Meet the Writer: Hacker Noon’s Contributor Vineet Vijay, Lead AI Engineer

Welcome to HackerNoon’s Meet the Writer Interview series, where we learn a bit more about the contributors that have written some of our favorite stories.


So let’s start! Tell us a bit about yourself. For example, name, profession, and personal interests.

My name is Vineet Vijay, and I work as a Lead AI Engineer, where I spend most of my days designing, building, and scaling intelligent systems that turn complex challenges into elegant, usable solutions. Leading a team in this space means I reside between strategy and deep technical work, guiding architecture decisions, mentoring engineers, and shaping how we apply machine learning to create real impact. What draws me to AI is not just the engineering challenge but the bigger question of how machines reason, learn, and augment human capability.

Outside of work, my interests reflect the same curiosity that pulls me toward AI. Philosophy has been a long companion, particularly in questions around consciousness, ethics, and what it means for an intelligent system to “understand” anything at all. I find that thinking through these ideas sharpens how I approach AI design, especially as the field grapples with alignment, interpretability, and responsibility. Physics is another passion of mine. There is something deeply satisfying about how it teaches you to model reality from first principles, a habit of mind that translates surprisingly well into building robust AI systems.

And then there is swimming, which is my counterweight to all the abstract thinking. It is meditative, demanding, and one of the few activities where I can fully disconnect, find rhythm, and come back to my work with a clearer head.

Interesting! What was your latest Hackernoon Top story about?

My latest Hackernoon top story tackled a failure mode in Retrieval Augmented Generation systems that I have seen quietly break production deployments countless times: embedding staleness and index drift. The piece was titled “Embedding Staleness, Index Drift, and the Underrated Architecture Level Fixes,” and it came directly out of a real incident my team navigated with an internal knowledge base assistant we had shipped few months earlier.

https://hackernoon.com/embedding-staleness-is-probably-corrupting-your-rag-system-right-now?embedable=true

The setup will sound familiar to anyone running RAG in production. The assistant was performing well, the product team loved it, and then it started confidently returning answers that were just wrong. Stale partnerships were being referenced. Pricing was off by an entire cycle. The LLM itself was perfectly healthy, generating fluent, well-structured responses. The actual breakdown was happening one layer below, inside the vector index. We had upgraded our embedding model from ada 002 to Text Embedding 3 large, re-embedded all new content, and overlooked roughly 40,000 older documents sitting in Pinecone from the previous model. The result was what I called a “franken space,” where about 60 per cent of our vectors lived in one geometric neighbourhood and 40 per cent lived in another, and cosine similarity comparisons across the two were essentially meaningless. The retriever was either pulling in unrelated documents or quietly skipping highly relevant ones, simply because they lived in the wrong subspace.

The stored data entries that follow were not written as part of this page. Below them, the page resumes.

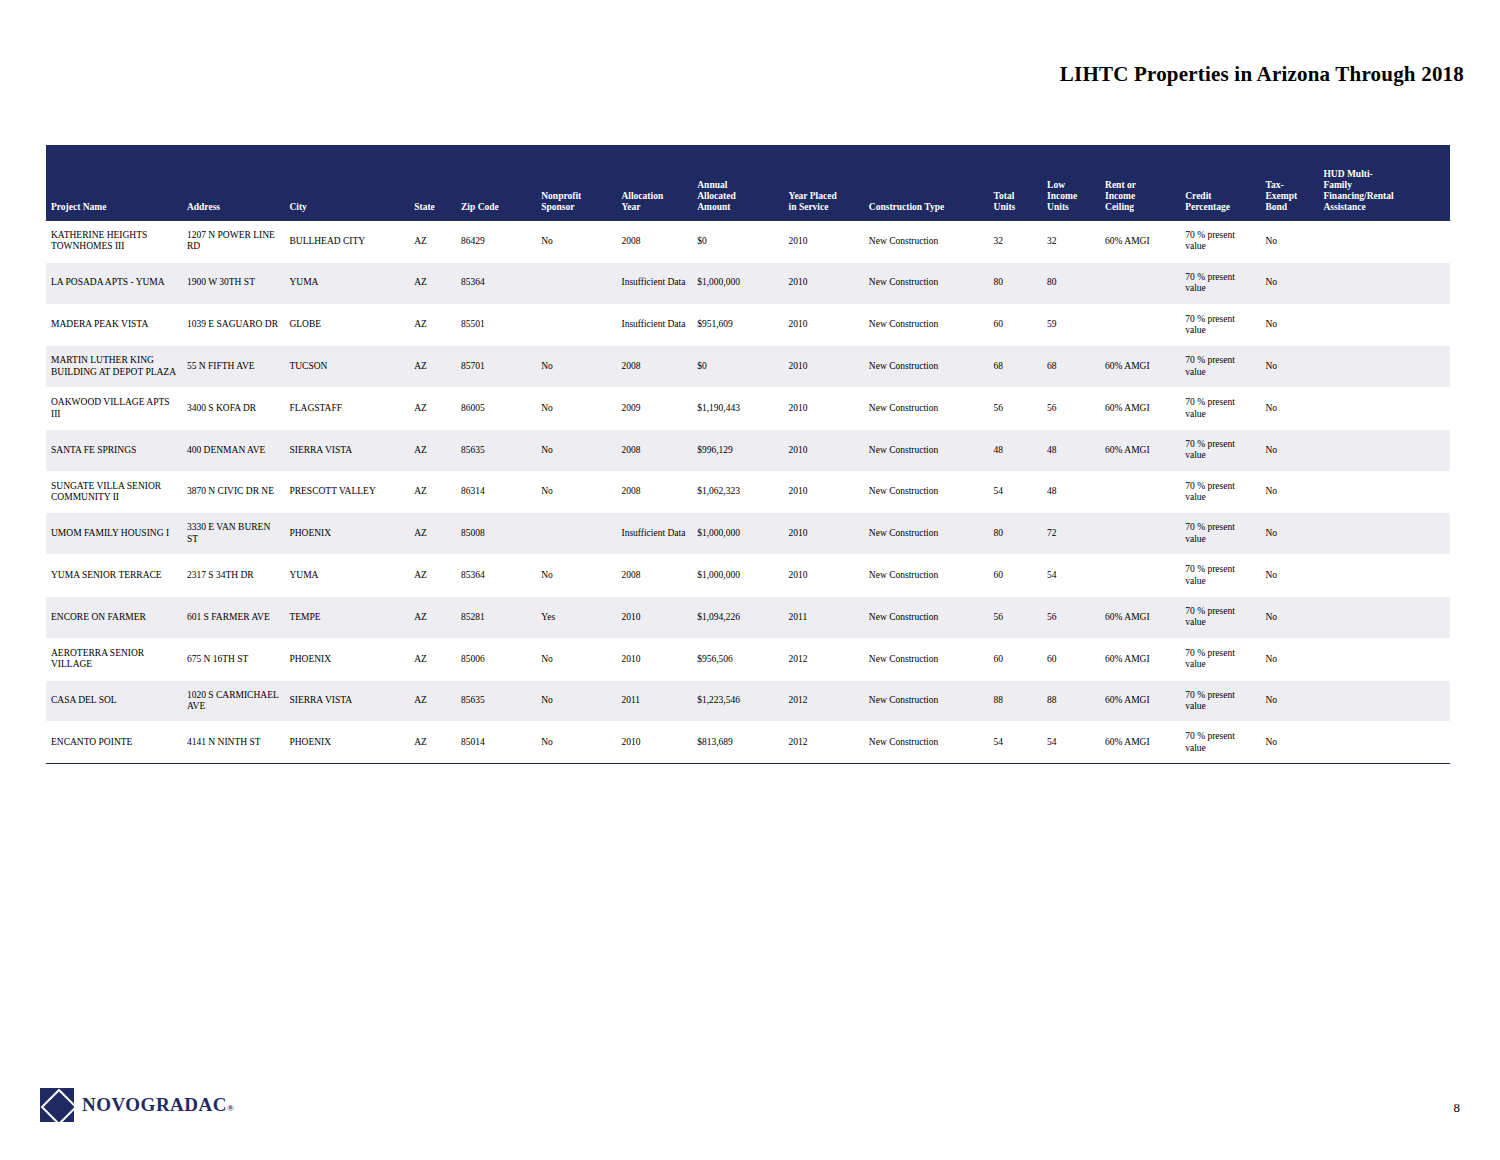LIHTC Properties in Arizona Through 2018
| Project Name | Address | City | State | Zip Code | Nonprofit Sponsor | Allocation Year | Annual Allocated Amount | Year Placed in Service | Construction Type | Total Units | Low Income Units | Rent or Income Ceiling | Credit Percentage | Tax- Exempt Bond | HUD Multi- Family Financing/Rental Assistance |
| --- | --- | --- | --- | --- | --- | --- | --- | --- | --- | --- | --- | --- | --- | --- | --- |
| KATHERINE HEIGHTS TOWNHOMES III | 1207 N POWER LINE RD | BULLHEAD CITY | AZ | 86429 | No | 2008 | $0 | 2010 | New Construction | 32 | 32 | 60% AMGI | 70 % present value | No | |
| LA POSADA APTS - YUMA | 1900 W 30TH ST | YUMA | AZ | 85364 | | Insufficient Data | $1,000,000 | 2010 | New Construction | 80 | 80 | | 70 % present value | No | |
| MADERA PEAK VISTA | 1039 E SAGUARO DR | GLOBE | AZ | 85501 | | Insufficient Data | $951,609 | 2010 | New Construction | 60 | 59 | | 70 % present value | No | |
| MARTIN LUTHER KING BUILDING AT DEPOT PLAZA | 55 N FIFTH AVE | TUCSON | AZ | 85701 | No | 2008 | $0 | 2010 | New Construction | 68 | 68 | 60% AMGI | 70 % present value | No | |
| OAKWOOD VILLAGE APTS III | 3400 S KOFA DR | FLAGSTAFF | AZ | 86005 | No | 2009 | $1,190,443 | 2010 | New Construction | 56 | 56 | 60% AMGI | 70 % present value | No | |
| SANTA FE SPRINGS | 400 DENMAN AVE | SIERRA VISTA | AZ | 85635 | No | 2008 | $996,129 | 2010 | New Construction | 48 | 48 | 60% AMGI | 70 % present value | No | |
| SUNGATE VILLA SENIOR COMMUNITY II | 3870 N CIVIC DR NE | PRESCOTT VALLEY | AZ | 86314 | No | 2008 | $1,062,323 | 2010 | New Construction | 54 | 48 | | 70 % present value | No | |
| UMOM FAMILY HOUSING I | 3330 E VAN BUREN ST | PHOENIX | AZ | 85008 | | Insufficient Data | $1,000,000 | 2010 | New Construction | 80 | 72 | | 70 % present value | No | |
| YUMA SENIOR TERRACE | 2317 S 34TH DR | YUMA | AZ | 85364 | No | 2008 | $1,000,000 | 2010 | New Construction | 60 | 54 | | 70 % present value | No | |
| ENCORE ON FARMER | 601 S FARMER AVE | TEMPE | AZ | 85281 | Yes | 2010 | $1,094,226 | 2011 | New Construction | 56 | 56 | 60% AMGI | 70 % present value | No | |
| AEROTERRA SENIOR VILLAGE | 675 N 16TH ST | PHOENIX | AZ | 85006 | No | 2010 | $956,506 | 2012 | New Construction | 60 | 60 | 60% AMGI | 70 % present value | No | |
| CASA DEL SOL | 1020 S CARMICHAEL AVE | SIERRA VISTA | AZ | 85635 | No | 2011 | $1,223,546 | 2012 | New Construction | 88 | 88 | 60% AMGI | 70 % present value | No | |
| ENCANTO POINTE | 4141 N NINTH ST | PHOENIX | AZ | 85014 | No | 2010 | $813,689 | 2012 | New Construction | 54 | 54 | 60% AMGI | 70 % present value | No | |
NOVOGRADAC®
8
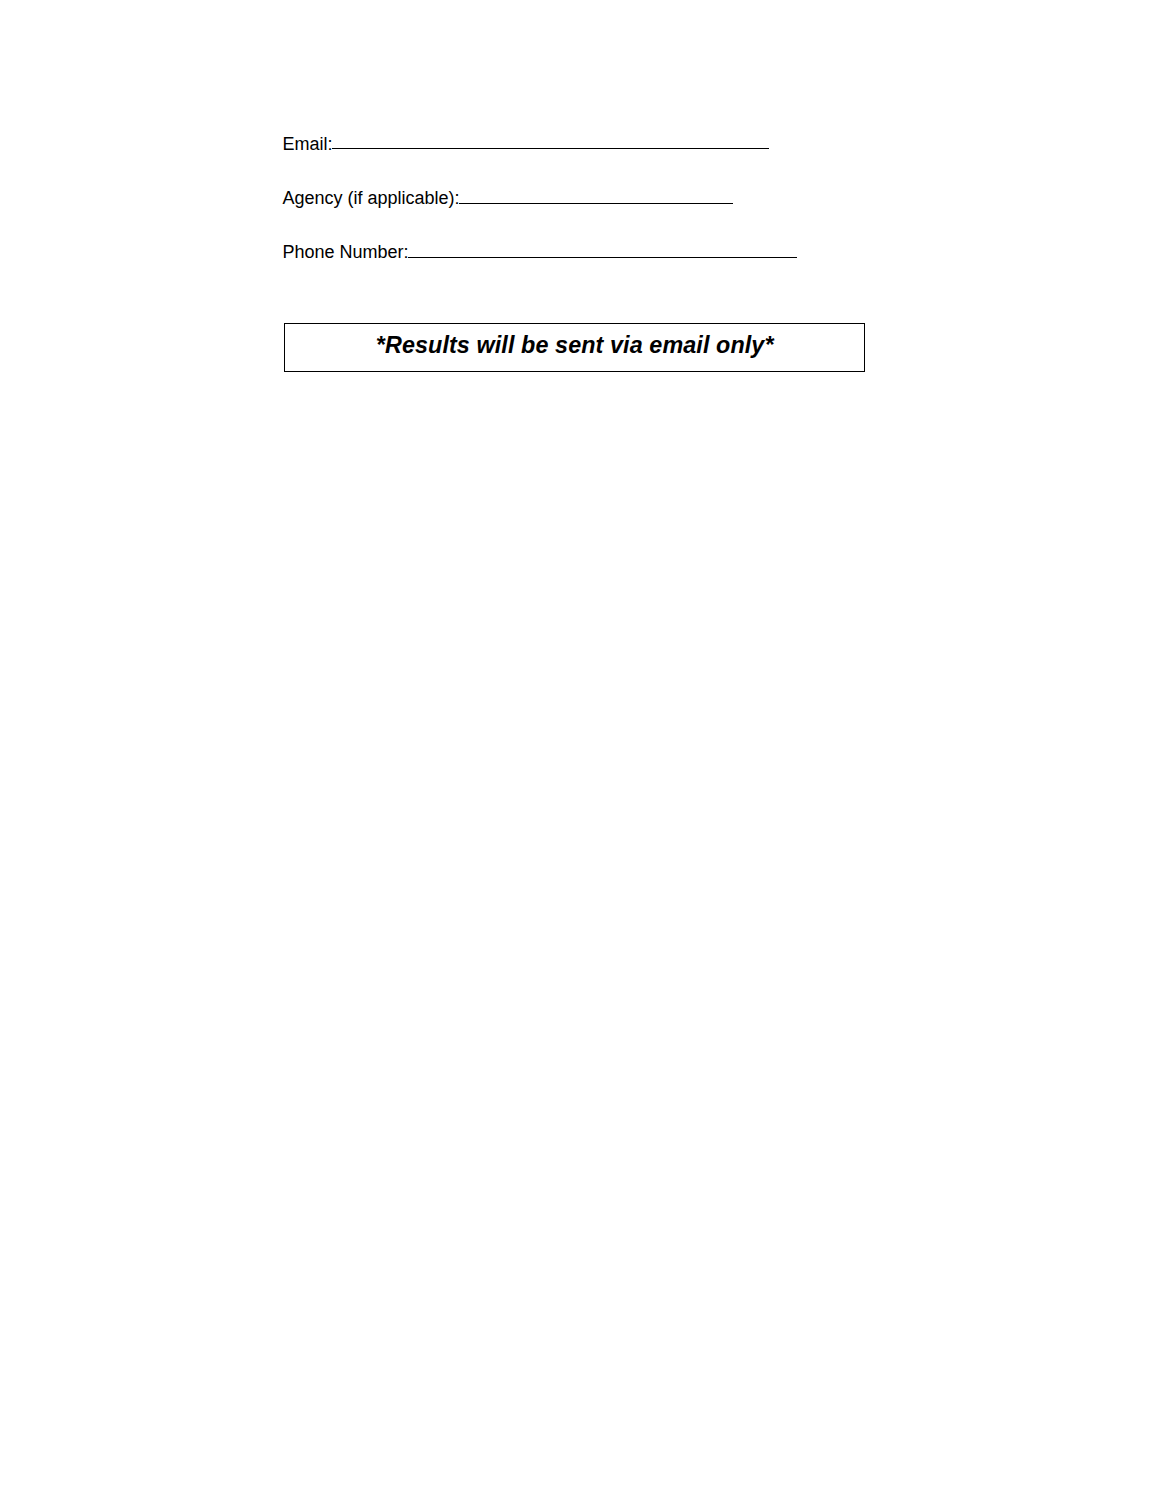Email:
Agency (if applicable):
Phone Number:
*Results will be sent via email only*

What I wanted to do with the article was give this problem the architectural attention it deserves. In my experience working with engineering teams across multiple production AI systems, embedding staleness is the most common and least discussed failure mode in RAG, and yet most of the conversation in the field still focuses on prompt engineering or model selection. So the piece broke the problem down at the architecture level, walked through how to instrument your pipeline to detect drift early, and laid out concrete engineering patterns to prevent it from silently degrading retrieval quality over time.

Do you usually write on similar topics? If not, what do you usually write about?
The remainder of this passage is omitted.